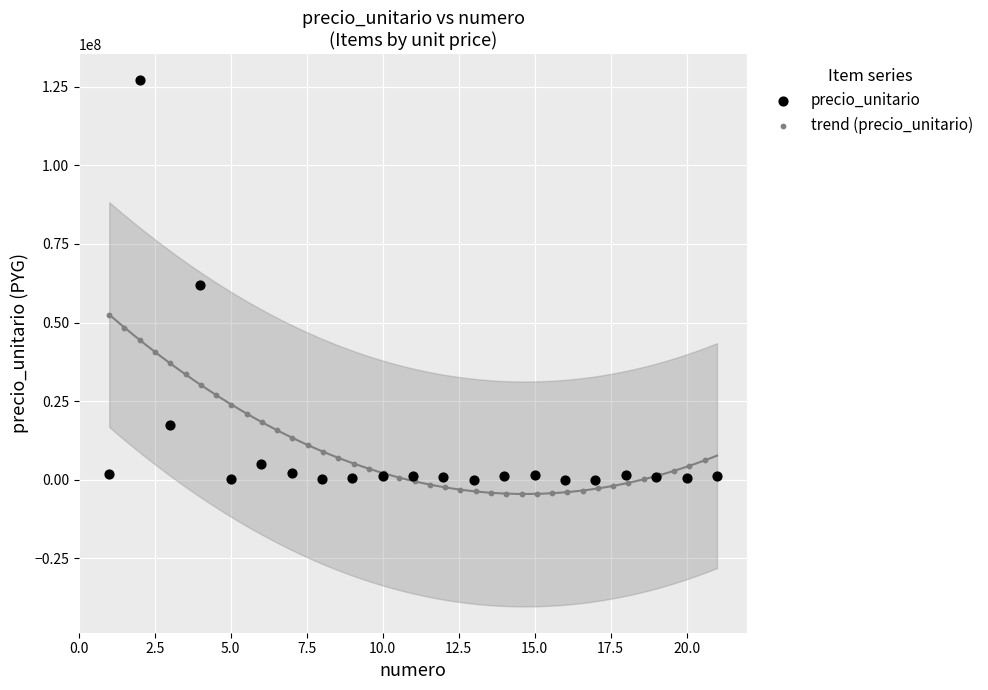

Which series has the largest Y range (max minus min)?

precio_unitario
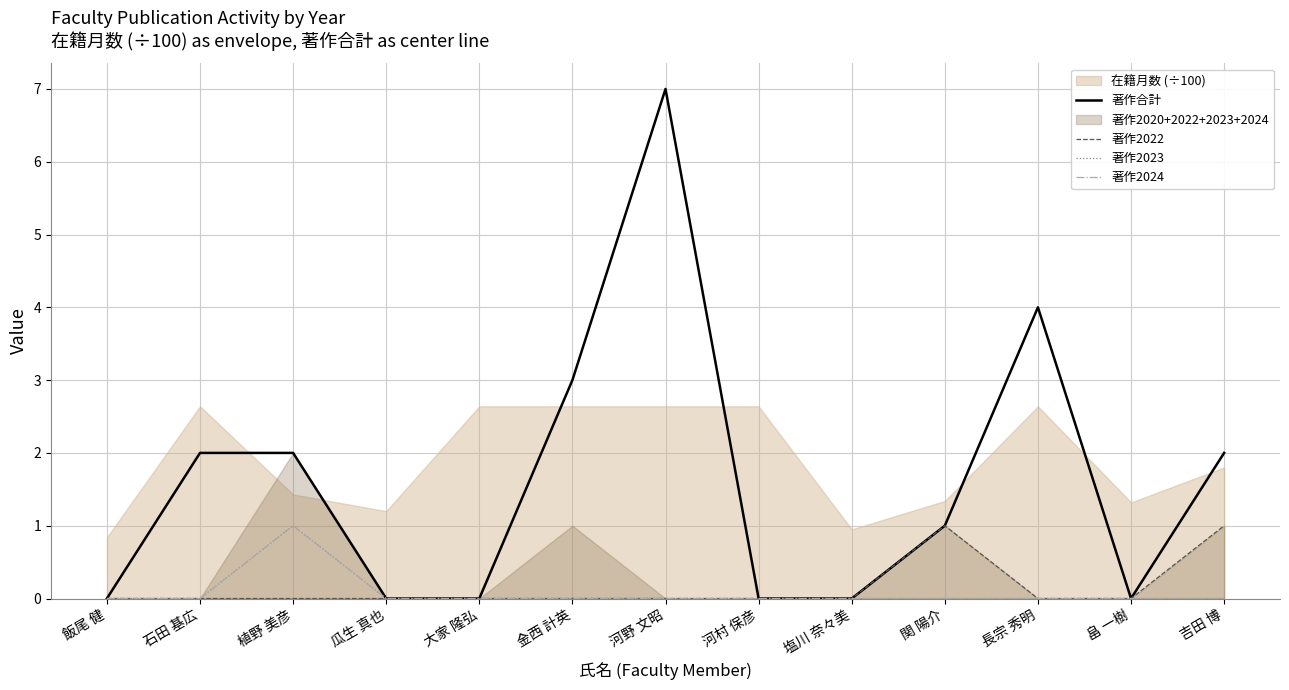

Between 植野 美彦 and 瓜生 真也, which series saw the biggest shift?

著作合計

☆ ☆ ☆

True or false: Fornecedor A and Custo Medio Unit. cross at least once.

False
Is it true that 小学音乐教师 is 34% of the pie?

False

☆ ☆ ☆

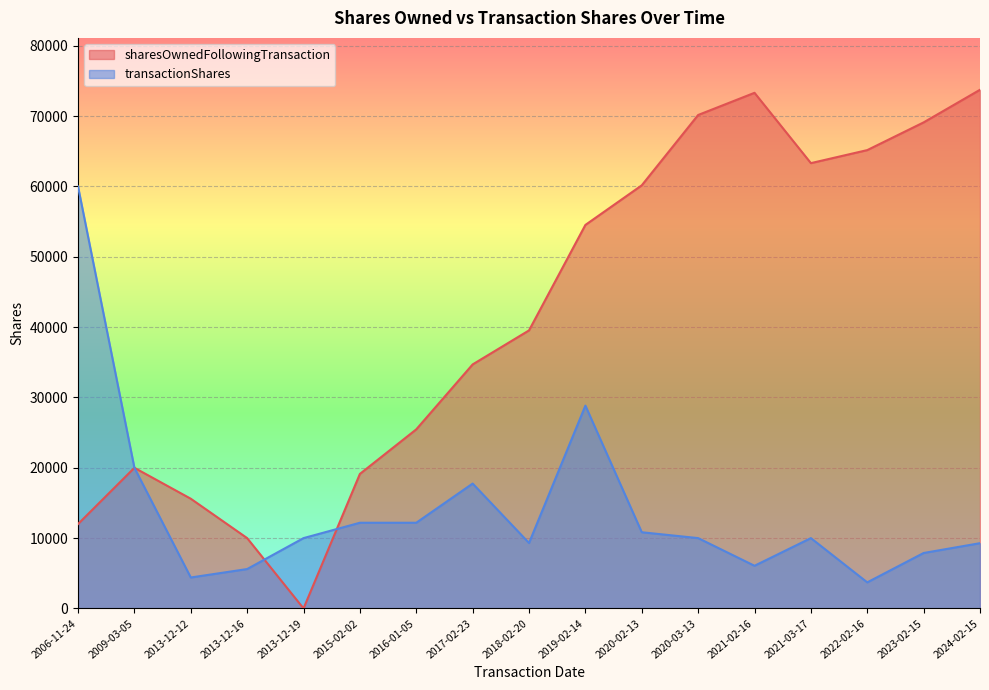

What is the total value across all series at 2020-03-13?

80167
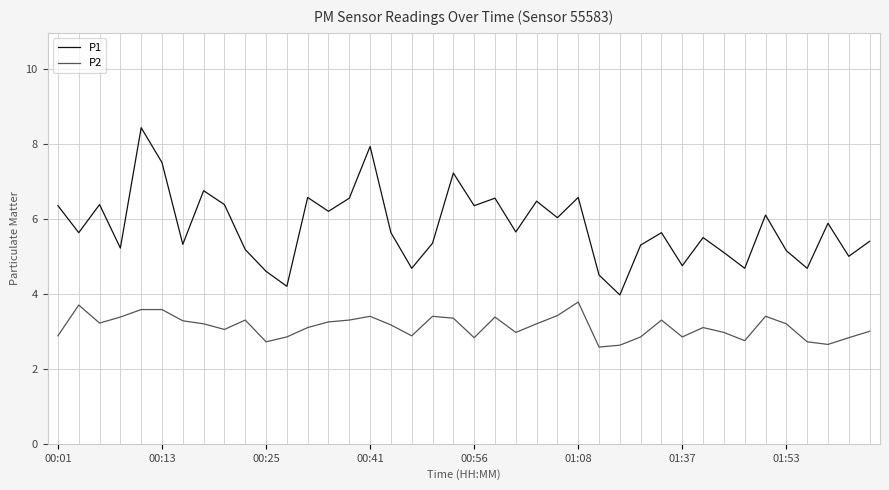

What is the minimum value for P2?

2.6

☆ ☆ ☆

### EXERCISE:
How many lines in the listing above contain the string "series", with uppercase and lowercase treated as different? Reply with the number only.

### SOLUTION:
3